Source records:
○ ○ ○

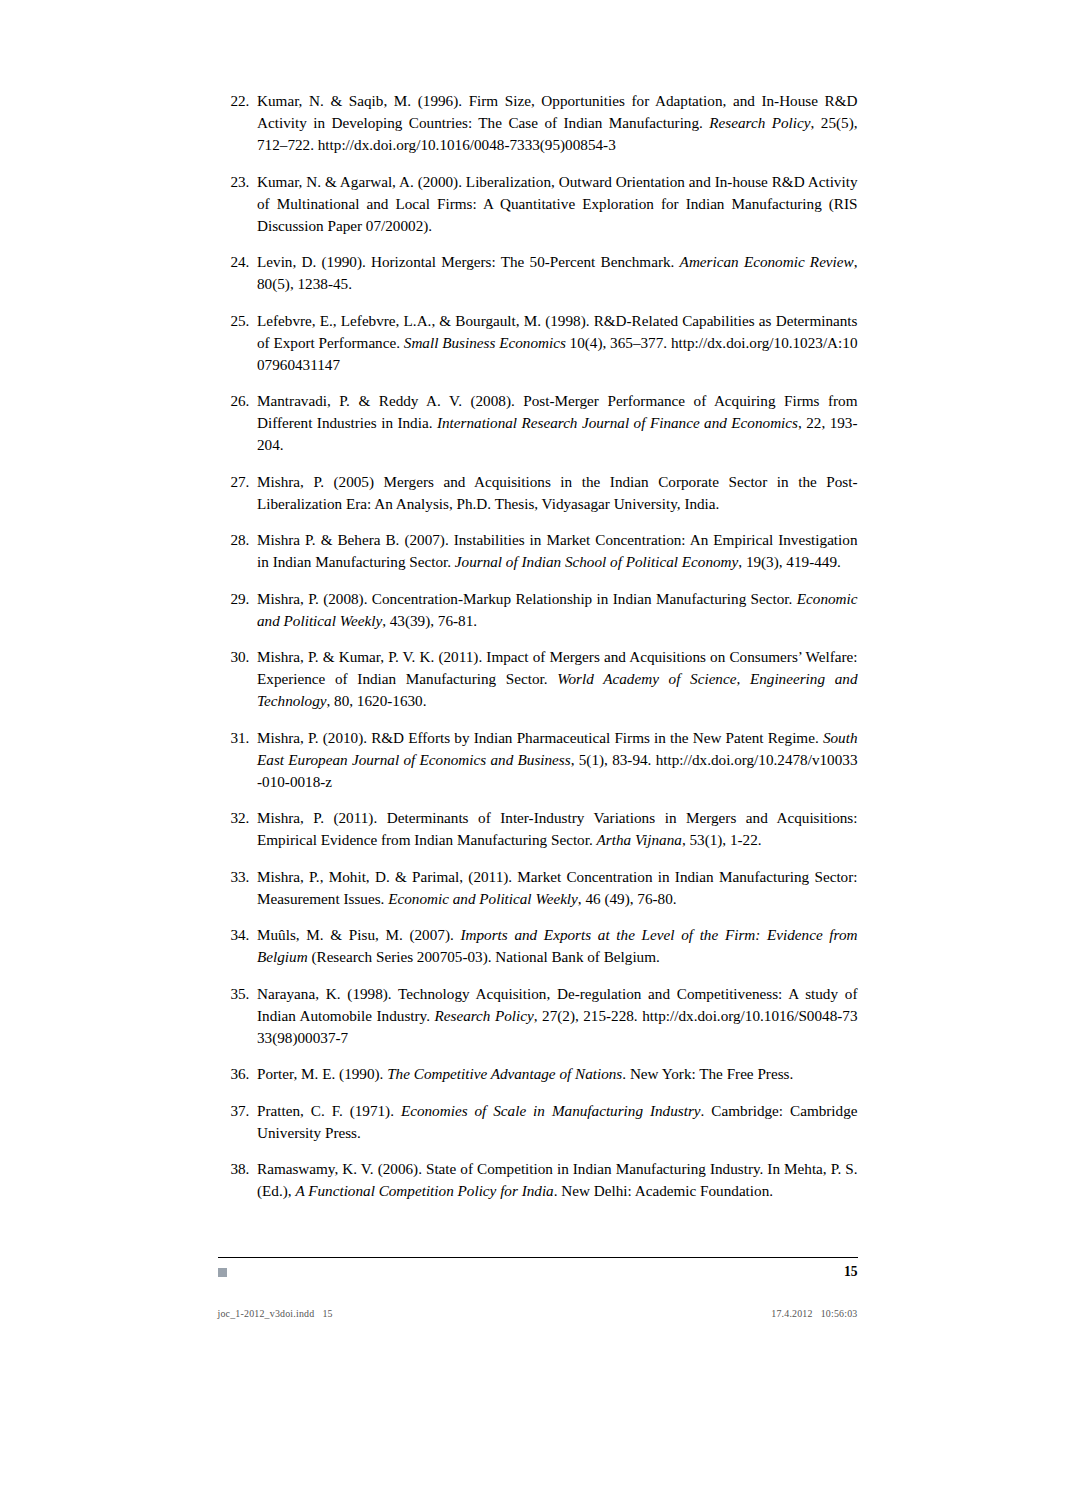Kumar, N. & Saqib, M. (1996). Firm Size, Opportunities for Adaptation, and In-House R&D Activity in Developing Countries: The Case of Indian Manufacturing. Research Policy, 25(5), 712–722. http://dx.doi.org/10.1016/0048-7333(95)00854-3
Kumar, N. & Agarwal, A. (2000). Liberalization, Outward Orientation and In-house R&D Activity of Multinational and Local Firms: A Quantitative Exploration for Indian Manufacturing (RIS Discussion Paper 07/20002).
Levin, D. (1990). Horizontal Mergers: The 50-Percent Benchmark. American Economic Review, 80(5), 1238-45.
Lefebvre, E., Lefebvre, L.A., & Bourgault, M. (1998). R&D-Related Capabilities as Determinants of Export Performance. Small Business Economics 10(4), 365–377. http://dx.doi.org/10.1023/A:1007960431147
Mantravadi, P. & Reddy A. V. (2008). Post-Merger Performance of Acquiring Firms from Different Industries in India. International Research Journal of Finance and Economics, 22, 193-204.
Mishra, P. (2005) Mergers and Acquisitions in the Indian Corporate Sector in the Post-Liberalization Era: An Analysis, Ph.D. Thesis, Vidyasagar University, India.
Mishra P. & Behera B. (2007). Instabilities in Market Concentration: An Empirical Investigation in Indian Manufacturing Sector. Journal of Indian School of Political Economy, 19(3), 419-449.
Mishra, P. (2008). Concentration-Markup Relationship in Indian Manufacturing Sector. Economic and Political Weekly, 43(39), 76-81.
Mishra, P. & Kumar, P. V. K. (2011). Impact of Mergers and Acquisitions on Consumers’ Welfare: Experience of Indian Manufacturing Sector. World Academy of Science, Engineering and Technology, 80, 1620-1630.
Mishra, P. (2010). R&D Efforts by Indian Pharmaceutical Firms in the New Patent Regime. South East European Journal of Economics and Business, 5(1), 83-94. http://dx.doi.org/10.2478/v10033-010-0018-z
Mishra, P. (2011). Determinants of Inter-Industry Variations in Mergers and Acquisitions: Empirical Evidence from Indian Manufacturing Sector. Artha Vijnana, 53(1), 1-22.
Mishra, P., Mohit, D. & Parimal, (2011). Market Concentration in Indian Manufacturing Sector: Measurement Issues. Economic and Political Weekly, 46 (49), 76-80.
Muûls, M. & Pisu, M. (2007). Imports and Exports at the Level of the Firm: Evidence from Belgium (Research Series 200705-03). National Bank of Belgium.
Narayana, K. (1998). Technology Acquisition, De-regulation and Competitiveness: A study of Indian Automobile Industry. Research Policy, 27(2), 215-228. http://dx.doi.org/10.1016/S0048-7333(98)00037-7
Porter, M. E. (1990). The Competitive Advantage of Nations. New York: The Free Press.
Pratten, C. F. (1971). Economies of Scale in Manufacturing Industry. Cambridge: Cambridge University Press.
Ramaswamy, K. V. (2006). State of Competition in Indian Manufacturing Industry. In Mehta, P. S. (Ed.), A Functional Competition Policy for India. New Delhi: Academic Foundation.
15
joc_1-2012_v3doi.indd 15 17.4.2012 10:56:03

○ ○ ○

- _TO DO_
Collect each line above holding the string "Empirical".

- _YOUR SOLUTION_
Mishra P. & Behera B. (2007). Instabilities in Market Concentration: An Empirical Investigation in Indian Manufacturing Sector. Journal of Indian School of Political Economy, 19(3), 419-449.
Mishra, P. (2011). Determinants of Inter-Industry Variations in Mergers and Acquisitions: Empirical Evidence from Indian Manufacturing Sector. Artha Vijnana, 53(1), 1-22.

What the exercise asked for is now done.